"If the breach of contract is the result of circumstances that the breacher, at the time of entering into the contract, did not know and should not have known about them or did not see and should not have seen them in advance, and could not have prevented them, and the performance of the contract in those circumstances is impossible or fundamentally different from what was agreed upon between the parties, the breach will not be grounds for enforcing the breached contract or for compensation."
- As has been determined in the case law, more than once, theCOVID-19 pandemic is indeed an exceptional event, which neither side could have foreseen. Therefore, it was ruled that it is not appropriate to place the full responsibility for the "damages" caused by the coronavirus on only one party.
- In my opinion, a determination that a tenant may cancel the lease agreement immediately, without paying any compensation to the landlord, is an unreasonable, unjust andunfair outcome, and does not balance anddivide between the parties the consequences of the Corona pandemic. A determination that a party may cancel the agreement due to thwarting leads to the conclusion that it is exempt from any payment for the cancellation of the agreement.
- In the framework of the summaries of the answer (section 10), the counsel for the Champions Workshop noted in "Rachel, Your Little Daughter" that there is no justification for placing the responsibility for the Corona pandemic and its ramifications on the shoulders of the Champions Workshop, alone.

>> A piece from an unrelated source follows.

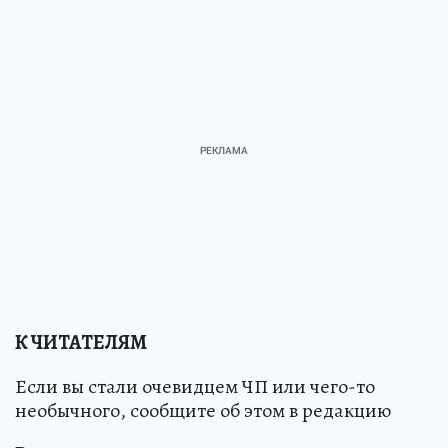
К ЧИТАТЕЛЯМ
Если вы стали очевидцем ЧП или чего-то
необычного, сообщите об этом в редакцию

- More often than not, the parties succeed in reaching agreements regarding the division of responsibility for the damages caused by the COVID-19 pandemic. In our case, the parties did not reach agreements, and each one hurled accusations, one at the other, which is a shame.

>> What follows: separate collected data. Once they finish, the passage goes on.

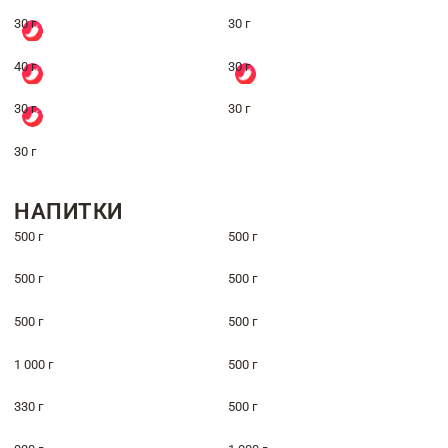
30 г
30 г
40 г
30 г
30 г
30 г
30 г
НАПИТКИ
500 г
500 г
500 г
500 г
500 г
500 г
1 000 г
500 г
330 г
500 г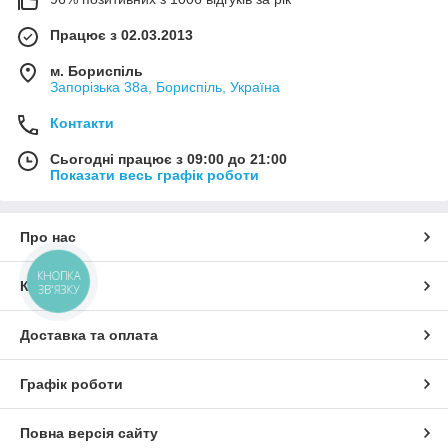
Працює з 02.03.2013
м. Бориспіль
Запорізька 38а, Бориспіль, Україна
Контакти
Сьогодні працює з 09:00 до 21:00
Показати весь графік роботи
Про нас
КНОПКА
Контакти
ЗВ'ЯЗКУ
Доставка та оплата
Графік роботи
Повна версія сайту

- It has already been ruled more than once that the COVID-19 pandemic should not be viewed as a factor that can establish a claim of thwarting in a way that will allow one party to impose full responsibility and bear the damage on the other party (see: Civil Appeal (Center) 11146-04-22 Isoonic Kid Systems in a Tax Appeal v. La Rhine Entrepreneurship and Events in a Tax Appeal [published in Nevo] (August 22, 2022) (hereinafter: "the La Rhine case");
Decision on an Appeal against this Judgment - Civil Appeal Authority 7637/22 (hereinafter: "La Rhine Appeal"); and Insolvency (Tel Aviv-Yafo) 26076-02-20 Adv. Israel Bachar - Trustee of the Pillars of Shlomo Brothers Yadgrove Trade in Tax Appeal v. Convenience Systems (2007) in Tax Appeal [published in Nevo] (July 8, 2020)).

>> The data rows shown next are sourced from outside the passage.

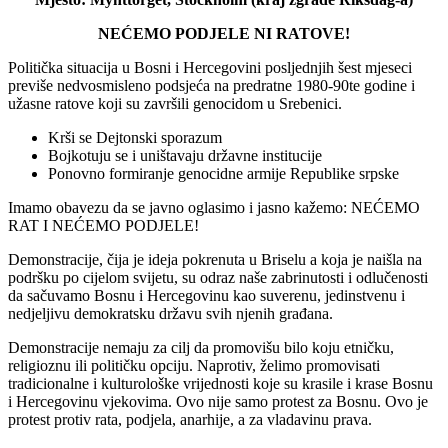
NEĆEMO PODJELE NI RATOVE!
Politička situacija u Bosni i Hercegovini posljednjih šest mjeseci
previše nedvosmisleno podsjeća na predratne 1980-90te godine i
užasne ratove koji su završili genocidom u Srebenici.
Krši se Dejtonski sporazum
Bojkotuju se i uništavaju državne institucije
Ponovno formiranje genocidne armije Republike srpske
Imamo obavezu da se javno oglasimo i jasno kažemo: NEĆEMO
RAT I NEĆEMO PODJELE!
Demonstracije, čija je ideja pokrenuta u Briselu a koja je naišla na
podršku po cijelom svijetu, su odraz naše zabrinutosti i odlučenosti
da sačuvamo Bosnu i Hercegovinu kao suverenu, jedinstvenu i
nedjeljivu demokratsku državu svih njenih građana.
Demonstracije nemaju za cilj da promovišu bilo koju etničku,
religioznu ili političku opciju. Naprotiv, želimo promovisati
tradicionalne i kulturološke vrijednosti koje su krasile i krase Bosnu
i Hercegovinu vjekovima. Ovo nije samo protest za Bosnu. Ovo je
protest protiv rata, podjela, anarhije, a za vladavinu prava.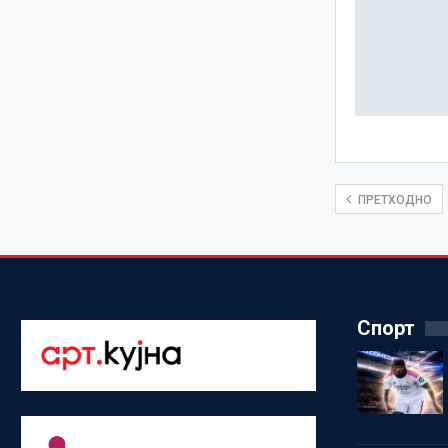
ПРЕТХОДНО
Спорт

- For the sake of the ear's opinion, in the La Rhine case it was held:
"The law of thwarting is therefore intended for cases in which the contract has been breached, and it provides the violator with protection from an enforcement claim or compensation, provided that three conditions set forth in the section are met. The first condition is the condition of non-expectation, according to which thwarting refers to circumstances that the violator did not know and should not have known existed at the time of entering into the contract. The second condition is the condition of effect on the contract, according to which thwarting relates to circumstances in view of their existence the performance of the contract has become impossible or fundamentally different from what was agreed. And the third condition is the preventative condition, according to which the thwarting relates only to circumstances that the violator could not have prevented (e.g., Civil Appeal 5054-11 Sapir and Barkat Real Estate (Holiland) in Tax Appeal v. Adv. Yaakov Amster [published in Nevo] (07.03.2013); (Hereinafter: "The Sapir and Barkat Case", and the references therein)".